This happens when the beginning of the name of remaining column exactly matches the name of deleted column.
Is it a bug or do I miss something here?
From the the help. ?$
name: A literal character string or a
name (possibly backtick quoted). For
extraction, this is normally (see
under ‘Environments’) partially
matched to the names of the object.
So that's the normal behaviour because the name is partially matched. See ?pmatch for more info about partial matching.
Cheers
Perhaps it's worth pointing out (since it didn't come up on the previous related question) that this partial matching behavior is potentially a reason to avoid using '$' except as a convenient shorthand when using R interactively (at least, it's a reason to be careful using it).
Selecting a column via dat[,'ind'] if you know the name of the column, but not the position, or via dat[,3] if you know the position, is often safer since you won't run afoul of the partial matching.

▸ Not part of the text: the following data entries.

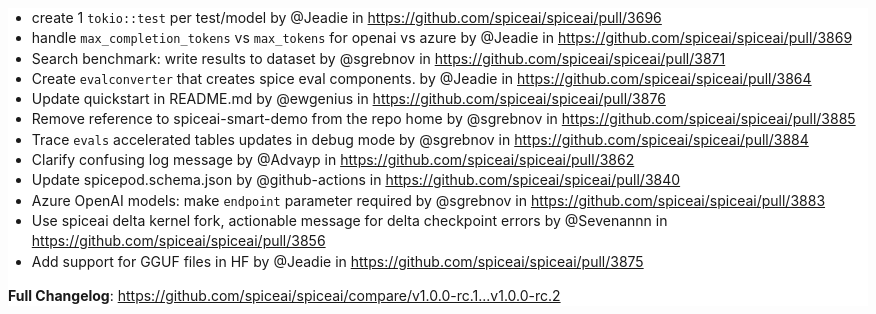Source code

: - create 1 `tokio::test` per test/model by @Jeadie in <https://github.com/spiceai/spiceai/pull/3696>
- handle `max_completion_tokens` vs `max_tokens` for openai vs azure by @Jeadie in <https://github.com/spiceai/spiceai/pull/3869>
- Search benchmark: write results to dataset by @sgrebnov in <https://github.com/spiceai/spiceai/pull/3871>
- Create `evalconverter` that creates spice eval components. by @Jeadie in <https://github.com/spiceai/spiceai/pull/3864>
- Update quickstart in README.md by @ewgenius in <https://github.com/spiceai/spiceai/pull/3876>
- Remove reference to spiceai-smart-demo from the repo home by @sgrebnov in <https://github.com/spiceai/spiceai/pull/3885>
- Trace `evals` accelerated tables updates in debug mode by @sgrebnov in <https://github.com/spiceai/spiceai/pull/3884>
- Clarify confusing log message by @Advayp in <https://github.com/spiceai/spiceai/pull/3862>
- Update spicepod.schema.json by @github-actions in <https://github.com/spiceai/spiceai/pull/3840>
- Azure OpenAI models: make `endpoint` parameter required by @sgrebnov in <https://github.com/spiceai/spiceai/pull/3883>
- Use spiceai delta kernel fork, actionable message for delta checkpoint errors by @Sevenannn in <https://github.com/spiceai/spiceai/pull/3856>
- Add support for GGUF files in HF by @Jeadie in <https://github.com/spiceai/spiceai/pull/3875>

**Full Changelog**: <https://github.com/spiceai/spiceai/compare/v1.0.0-rc.1...v1.0.0-rc.2>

While your exact question has already been answered in the comments, an alternative to avoid this behaviour is to convert your data.frame to a tibble, which is a stripped downed version of a data.frame, without column name munging, among other things:
library(tibble)
df_t <- as_data_frame(a)
df_t
# A tibble: 3 × 1
abc
<dbl>
1 3
2 2
3 1
> df_t$a
NULL
Warning message:
Unknown column 'a'
From the R Language Definition [section 3.4.1 pg.16-17] --
https://cran.r-project.org/doc/manuals/r-release/R-lang.pdf
• Character: The strings in i are matched against the names attribute of x and the resulting integers are used. For [[ and $ partial matching is used if exact matching fails, so x$aa will match x$aabb if x does not contain a component named "aa" and "aabb" is the only name which has prefix "aa". For [[, partial matching can be controlled via the exact argument which defaults to NA indicating that partial matching is allowed, but should result in a
warning when it occurs. Setting exact to TRUE prevents partial matching from occurring, a FALSE value allows it and does not issue any warnings. Note that [ always requires an exactmatch. The string "" is treated specially: it indicates ‘no name’ and matches no element (not even those without a name). Note that partial matching is only used when extracting
and not when replacing.